Monday, November 27, 2023

Educated youth

One of the talented students in "Religion of Trees" designed this flyer for something we decided to do this week. We decided last week, but couldn't decide what to call it besides "gathering." ("Giving thanks" was sort of in the air.) I told the class today that we can't count on the same magic happening as happened last time. For one thing, the trees will be leafless and, given the enthusiasm of our resident leafblower, the ground beneath them will likely be bare, too. But they want it to be "spontaneous." No plan, no preparation. And so it will be! Even if it it doesn't measure up to the literally golden experience we had last time, it'll be a learning for us. And the trees? They won't mind.

To complicate things a little, the last assigned reading of the class was Chinese - a 1984 novella about "educated youth" sent to fell an ancient forest during the Cultural Revolution. It's full of Daoist resonances, but I didn't expect the class to pick up on them. I did half-hope some would look up "educated youth," though... 
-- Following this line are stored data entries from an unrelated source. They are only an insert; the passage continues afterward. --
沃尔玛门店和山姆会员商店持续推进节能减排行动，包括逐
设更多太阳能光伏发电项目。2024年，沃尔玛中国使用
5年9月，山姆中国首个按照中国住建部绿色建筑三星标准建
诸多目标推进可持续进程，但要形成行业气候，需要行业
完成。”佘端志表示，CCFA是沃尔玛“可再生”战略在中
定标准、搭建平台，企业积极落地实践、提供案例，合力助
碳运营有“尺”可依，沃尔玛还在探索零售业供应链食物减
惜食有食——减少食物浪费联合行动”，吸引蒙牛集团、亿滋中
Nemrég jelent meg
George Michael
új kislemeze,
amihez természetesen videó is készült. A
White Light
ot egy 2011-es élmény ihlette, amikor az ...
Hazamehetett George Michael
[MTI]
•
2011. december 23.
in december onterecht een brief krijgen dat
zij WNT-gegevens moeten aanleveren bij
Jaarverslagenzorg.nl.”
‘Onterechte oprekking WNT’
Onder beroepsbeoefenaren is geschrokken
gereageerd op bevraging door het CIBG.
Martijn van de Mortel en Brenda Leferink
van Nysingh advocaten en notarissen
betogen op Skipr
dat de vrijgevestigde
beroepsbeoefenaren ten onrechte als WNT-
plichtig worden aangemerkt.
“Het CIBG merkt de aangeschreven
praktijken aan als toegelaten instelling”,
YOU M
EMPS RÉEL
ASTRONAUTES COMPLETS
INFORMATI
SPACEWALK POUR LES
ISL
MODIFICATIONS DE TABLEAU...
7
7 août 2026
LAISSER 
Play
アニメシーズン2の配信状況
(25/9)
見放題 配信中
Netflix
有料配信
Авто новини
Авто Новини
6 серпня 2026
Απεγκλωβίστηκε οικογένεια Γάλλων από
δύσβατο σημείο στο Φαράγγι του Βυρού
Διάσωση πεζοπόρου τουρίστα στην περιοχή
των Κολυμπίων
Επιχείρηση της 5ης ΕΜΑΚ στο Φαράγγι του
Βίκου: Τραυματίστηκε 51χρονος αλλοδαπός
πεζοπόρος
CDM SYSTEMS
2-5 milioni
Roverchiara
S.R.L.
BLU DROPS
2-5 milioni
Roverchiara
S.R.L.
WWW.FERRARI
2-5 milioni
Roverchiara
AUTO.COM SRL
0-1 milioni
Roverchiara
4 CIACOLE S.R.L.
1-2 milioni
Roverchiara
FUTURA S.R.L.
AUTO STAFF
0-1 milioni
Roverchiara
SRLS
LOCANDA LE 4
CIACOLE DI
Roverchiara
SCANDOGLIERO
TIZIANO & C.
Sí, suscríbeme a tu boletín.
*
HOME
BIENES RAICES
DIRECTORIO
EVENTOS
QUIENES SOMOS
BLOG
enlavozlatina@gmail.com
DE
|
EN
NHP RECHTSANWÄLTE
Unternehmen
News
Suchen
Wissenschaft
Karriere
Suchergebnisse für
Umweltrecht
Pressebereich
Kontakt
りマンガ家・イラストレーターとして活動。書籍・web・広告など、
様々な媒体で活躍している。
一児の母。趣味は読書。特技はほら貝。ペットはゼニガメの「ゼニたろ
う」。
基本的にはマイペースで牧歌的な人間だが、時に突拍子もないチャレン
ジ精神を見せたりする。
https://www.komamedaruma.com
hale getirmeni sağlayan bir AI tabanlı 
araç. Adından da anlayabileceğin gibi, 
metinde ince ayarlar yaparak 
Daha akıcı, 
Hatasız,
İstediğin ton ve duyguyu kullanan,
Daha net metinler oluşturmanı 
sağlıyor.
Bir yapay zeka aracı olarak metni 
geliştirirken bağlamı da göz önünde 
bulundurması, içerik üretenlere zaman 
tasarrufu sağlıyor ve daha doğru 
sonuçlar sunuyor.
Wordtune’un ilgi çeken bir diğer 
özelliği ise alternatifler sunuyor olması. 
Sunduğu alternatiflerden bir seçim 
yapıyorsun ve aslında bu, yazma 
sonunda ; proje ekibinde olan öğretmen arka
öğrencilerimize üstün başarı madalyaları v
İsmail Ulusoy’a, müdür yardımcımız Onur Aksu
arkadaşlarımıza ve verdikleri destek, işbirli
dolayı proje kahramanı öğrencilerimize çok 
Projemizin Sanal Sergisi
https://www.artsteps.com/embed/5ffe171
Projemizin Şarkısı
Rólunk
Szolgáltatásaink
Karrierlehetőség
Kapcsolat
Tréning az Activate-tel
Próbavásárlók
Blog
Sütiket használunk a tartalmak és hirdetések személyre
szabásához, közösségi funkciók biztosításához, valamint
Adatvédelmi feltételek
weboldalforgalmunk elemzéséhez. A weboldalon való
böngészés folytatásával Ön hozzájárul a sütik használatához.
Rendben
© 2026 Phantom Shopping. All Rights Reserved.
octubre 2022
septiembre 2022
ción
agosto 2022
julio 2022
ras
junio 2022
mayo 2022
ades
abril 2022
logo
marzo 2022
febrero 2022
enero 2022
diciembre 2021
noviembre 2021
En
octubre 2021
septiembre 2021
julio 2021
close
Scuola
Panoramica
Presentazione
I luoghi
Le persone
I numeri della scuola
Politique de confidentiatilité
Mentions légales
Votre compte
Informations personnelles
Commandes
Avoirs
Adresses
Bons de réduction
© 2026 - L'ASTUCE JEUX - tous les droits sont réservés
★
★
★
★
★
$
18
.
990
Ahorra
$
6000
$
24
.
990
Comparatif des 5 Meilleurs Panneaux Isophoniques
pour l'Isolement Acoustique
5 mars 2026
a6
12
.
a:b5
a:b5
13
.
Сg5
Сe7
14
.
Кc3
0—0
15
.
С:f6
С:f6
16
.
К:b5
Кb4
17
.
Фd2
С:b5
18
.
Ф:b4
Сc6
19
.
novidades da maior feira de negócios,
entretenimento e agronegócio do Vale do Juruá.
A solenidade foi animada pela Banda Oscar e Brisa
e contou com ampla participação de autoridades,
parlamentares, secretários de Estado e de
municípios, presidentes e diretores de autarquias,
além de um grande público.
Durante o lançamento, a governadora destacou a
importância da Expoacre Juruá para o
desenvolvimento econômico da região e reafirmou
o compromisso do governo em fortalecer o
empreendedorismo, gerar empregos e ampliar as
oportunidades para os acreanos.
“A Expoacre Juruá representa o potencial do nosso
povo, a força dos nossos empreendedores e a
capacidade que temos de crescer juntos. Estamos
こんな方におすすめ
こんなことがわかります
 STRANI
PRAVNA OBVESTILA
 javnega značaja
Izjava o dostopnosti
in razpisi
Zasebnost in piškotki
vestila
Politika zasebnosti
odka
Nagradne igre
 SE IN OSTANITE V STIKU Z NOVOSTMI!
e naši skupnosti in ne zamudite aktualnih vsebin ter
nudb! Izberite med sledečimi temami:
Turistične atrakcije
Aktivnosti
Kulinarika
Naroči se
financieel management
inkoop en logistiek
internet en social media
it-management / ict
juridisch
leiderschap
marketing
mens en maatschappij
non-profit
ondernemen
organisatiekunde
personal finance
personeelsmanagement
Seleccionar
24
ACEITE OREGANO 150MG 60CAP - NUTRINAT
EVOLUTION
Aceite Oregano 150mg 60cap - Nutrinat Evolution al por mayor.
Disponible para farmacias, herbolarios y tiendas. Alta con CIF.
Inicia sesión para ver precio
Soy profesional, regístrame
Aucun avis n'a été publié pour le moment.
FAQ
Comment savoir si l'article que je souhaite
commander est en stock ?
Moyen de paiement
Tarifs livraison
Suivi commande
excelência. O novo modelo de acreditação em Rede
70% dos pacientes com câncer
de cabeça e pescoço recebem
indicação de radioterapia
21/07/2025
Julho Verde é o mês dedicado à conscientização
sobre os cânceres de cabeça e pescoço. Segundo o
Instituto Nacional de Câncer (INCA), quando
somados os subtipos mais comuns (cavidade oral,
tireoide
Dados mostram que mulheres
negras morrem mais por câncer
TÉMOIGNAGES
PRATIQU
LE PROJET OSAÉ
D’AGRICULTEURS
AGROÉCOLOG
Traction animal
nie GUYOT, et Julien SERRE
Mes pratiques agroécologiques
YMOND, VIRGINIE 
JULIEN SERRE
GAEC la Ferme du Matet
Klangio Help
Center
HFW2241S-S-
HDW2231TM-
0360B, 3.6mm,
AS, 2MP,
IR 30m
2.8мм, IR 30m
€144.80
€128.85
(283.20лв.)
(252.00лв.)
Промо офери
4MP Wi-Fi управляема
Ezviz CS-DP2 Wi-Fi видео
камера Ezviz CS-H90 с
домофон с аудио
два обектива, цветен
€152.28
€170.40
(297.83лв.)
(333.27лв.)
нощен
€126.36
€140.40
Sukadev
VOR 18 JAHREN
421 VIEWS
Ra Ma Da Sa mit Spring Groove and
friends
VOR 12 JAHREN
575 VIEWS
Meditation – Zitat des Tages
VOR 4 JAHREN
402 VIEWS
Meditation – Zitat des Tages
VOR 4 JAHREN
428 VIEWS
But it's also the day after the Thanksgiving break, so I thought it better not to count on students having finished the reading, and fashioned a handout of three passages from Zhuangzi relevant to the book but meaningful on their own, too. Their common theme - the gnarled old trees which survive because human beings see them as useless, and, from this, the limits of human concepts of usefulness.

The longest, from Zhuangzi ch 4, is a little novella of its own. Here's the whole section, translated by Brook Ziporyn, but the most telling part for a class called "Religion of Trees" is the final bit. Carpenter Stony and his apprentice have been pondering a big tree around which humans have built a shrine. (Or perhaps it's being "used as the altar for the spirits of the land.") The apprentice thinks it would make good timber, but Stony tells him he can see it's old wood is useless. 

In a dream that night, however, the tree appears to Carpenter Stony, pities the "useful" trees humans work to death, wittily tells him it's been working on being useless for a long time ... I've finally managed it - and it is of great use to me, before challenging the capacity of a worthless man with one foot in the grave [to] know what is or isn't a worthless tree! Carpenter Stony awakens and recounts the dream to his apprentice, but the apprentice is nonplussed. If it's trying to be useless, he asks, what's it doing with a shrine around it?

Carpenter Stony said, "Hush! Don't talk like that! Those people came to it for refuge on their own initiative. In fact, the tree considers it a great disgrace to be surrounded by this uncomprehending crowd. If they hadn't made it a shrine, they could easily have gone the other way and started carving away at it. What it protects, what protects it, is not this crowd, but something totally different. To praise it for fulfilling its responsiblity in the role it happens to play - that would really be missing the point!"

I don't claim to know the point (worthless teacher!). But the image of a tree mortified by human devotions, though tolerating them as they're better than being cut down, may be enough to keep us from being overly sentimental. Full report on Wednesday!